La Corte cita, como apoyo, también los principios de proporcionalidad sancionados por el Tribunal Europeo de Derechos Humanos (véase G.I.E.M. S.r.l. v. Italia, Gran Sala, 2018), según los cuales la medida patrimonial no debe exceder la cuantía de la ventaja ilícita.

Implicaciones prácticas para los operadores

Para el Ministerio Fiscal, el veredicto impone articular la solicitud de embargo preventivo indicando con precisión el criterio sustractivo. Para la defensa, en cambio, se abre la posibilidad de impugnar embargos basados en importes brutos, no depurados del capital, mientras que la parte civil podrá cuantificar fácilmente el daño en sede civil, sin temer solapamientos con la confiscación.

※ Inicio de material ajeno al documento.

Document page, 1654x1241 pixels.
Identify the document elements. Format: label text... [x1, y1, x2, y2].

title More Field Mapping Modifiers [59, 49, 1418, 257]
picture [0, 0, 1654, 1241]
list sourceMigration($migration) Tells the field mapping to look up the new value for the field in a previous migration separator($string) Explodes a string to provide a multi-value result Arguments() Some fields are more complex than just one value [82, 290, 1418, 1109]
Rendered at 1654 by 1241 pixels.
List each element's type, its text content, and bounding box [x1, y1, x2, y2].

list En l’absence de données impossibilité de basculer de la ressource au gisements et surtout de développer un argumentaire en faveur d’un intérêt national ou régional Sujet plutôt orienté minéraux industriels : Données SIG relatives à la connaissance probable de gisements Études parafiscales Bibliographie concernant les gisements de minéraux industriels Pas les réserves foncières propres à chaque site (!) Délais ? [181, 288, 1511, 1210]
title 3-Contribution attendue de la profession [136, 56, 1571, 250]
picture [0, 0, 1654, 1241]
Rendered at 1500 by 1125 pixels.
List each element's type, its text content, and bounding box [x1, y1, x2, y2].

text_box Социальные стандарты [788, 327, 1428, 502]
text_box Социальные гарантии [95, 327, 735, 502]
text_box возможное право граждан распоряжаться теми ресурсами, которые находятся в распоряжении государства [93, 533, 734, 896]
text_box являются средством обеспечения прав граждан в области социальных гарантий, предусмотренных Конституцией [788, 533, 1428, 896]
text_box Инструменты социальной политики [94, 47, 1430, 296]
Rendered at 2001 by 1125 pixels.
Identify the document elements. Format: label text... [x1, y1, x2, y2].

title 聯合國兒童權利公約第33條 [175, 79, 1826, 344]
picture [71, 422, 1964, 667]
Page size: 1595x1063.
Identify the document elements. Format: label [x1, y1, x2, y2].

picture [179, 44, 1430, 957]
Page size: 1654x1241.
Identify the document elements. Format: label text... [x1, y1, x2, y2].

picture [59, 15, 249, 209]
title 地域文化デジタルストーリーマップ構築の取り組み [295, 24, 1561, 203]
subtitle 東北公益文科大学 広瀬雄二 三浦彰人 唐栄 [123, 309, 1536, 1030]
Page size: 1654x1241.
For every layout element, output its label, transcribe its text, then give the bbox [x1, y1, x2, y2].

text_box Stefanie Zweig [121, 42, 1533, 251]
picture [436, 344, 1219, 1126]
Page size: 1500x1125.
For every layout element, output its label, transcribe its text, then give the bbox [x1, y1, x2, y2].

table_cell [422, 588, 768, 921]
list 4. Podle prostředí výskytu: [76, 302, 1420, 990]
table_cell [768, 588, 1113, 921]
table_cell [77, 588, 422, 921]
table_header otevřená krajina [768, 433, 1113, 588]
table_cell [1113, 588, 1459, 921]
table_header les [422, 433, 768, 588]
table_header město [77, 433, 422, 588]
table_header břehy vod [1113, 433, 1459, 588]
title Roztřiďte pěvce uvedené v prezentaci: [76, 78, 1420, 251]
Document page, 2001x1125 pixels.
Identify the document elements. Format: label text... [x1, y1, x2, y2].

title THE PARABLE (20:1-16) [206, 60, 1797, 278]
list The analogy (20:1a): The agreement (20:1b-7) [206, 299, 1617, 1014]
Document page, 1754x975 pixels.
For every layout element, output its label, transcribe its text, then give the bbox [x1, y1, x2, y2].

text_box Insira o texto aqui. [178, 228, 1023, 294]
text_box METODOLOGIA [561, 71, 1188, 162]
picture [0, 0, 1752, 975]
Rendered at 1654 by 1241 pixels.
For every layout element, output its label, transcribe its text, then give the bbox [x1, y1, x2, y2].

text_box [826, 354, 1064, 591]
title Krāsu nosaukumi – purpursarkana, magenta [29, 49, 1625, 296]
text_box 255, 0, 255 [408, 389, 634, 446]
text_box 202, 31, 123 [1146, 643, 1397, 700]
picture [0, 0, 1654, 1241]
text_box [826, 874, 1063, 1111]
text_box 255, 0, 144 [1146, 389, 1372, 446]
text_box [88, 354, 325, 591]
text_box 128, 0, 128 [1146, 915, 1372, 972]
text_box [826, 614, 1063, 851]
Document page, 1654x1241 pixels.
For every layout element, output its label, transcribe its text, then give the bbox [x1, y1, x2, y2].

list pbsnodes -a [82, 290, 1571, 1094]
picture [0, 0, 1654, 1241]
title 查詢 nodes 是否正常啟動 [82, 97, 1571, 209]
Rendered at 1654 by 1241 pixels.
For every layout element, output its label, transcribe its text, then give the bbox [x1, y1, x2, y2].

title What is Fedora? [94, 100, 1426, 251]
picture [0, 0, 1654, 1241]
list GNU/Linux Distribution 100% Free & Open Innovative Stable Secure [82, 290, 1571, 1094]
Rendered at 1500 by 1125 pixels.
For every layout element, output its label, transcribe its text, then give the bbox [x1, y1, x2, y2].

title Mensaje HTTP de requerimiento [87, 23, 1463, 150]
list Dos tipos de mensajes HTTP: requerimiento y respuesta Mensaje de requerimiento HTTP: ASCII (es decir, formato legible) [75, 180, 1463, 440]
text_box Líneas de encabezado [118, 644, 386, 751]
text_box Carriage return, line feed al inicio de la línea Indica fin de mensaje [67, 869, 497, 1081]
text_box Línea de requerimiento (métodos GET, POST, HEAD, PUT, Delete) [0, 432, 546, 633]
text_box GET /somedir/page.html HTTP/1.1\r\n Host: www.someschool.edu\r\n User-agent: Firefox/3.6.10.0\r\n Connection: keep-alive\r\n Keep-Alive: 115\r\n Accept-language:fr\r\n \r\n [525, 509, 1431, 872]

Finalmente, la providencia refuerza la tutela de las víctimas: la restitución del capital sigue siendo prioritaria y la confiscación solo afecta al enriquecimiento injustificado, desincentivando prácticas usurarias sin deprimir el circuito crediticio lícito.

Conclusiones

La sentencia n. 12443/2025 representa un nuevo eslabón en la construcción de un sistema de lucha contra la usura equilibrado y conforme a los principios constitucionales y europeos. Definir de forma clara el beneficio confiscable evita excesos punitivos, garantiza la certeza del derecho y ofrece directrices concretas a magistrados, abogados y operadores económicos. El mensaje es claro: la represión de la usura pasa también –y sobre todo– por una correcta identificación de las utilidades ilícitas, para así devolver justicia a las víctimas y golpear solo aquello que ilícitamente se ha ganado.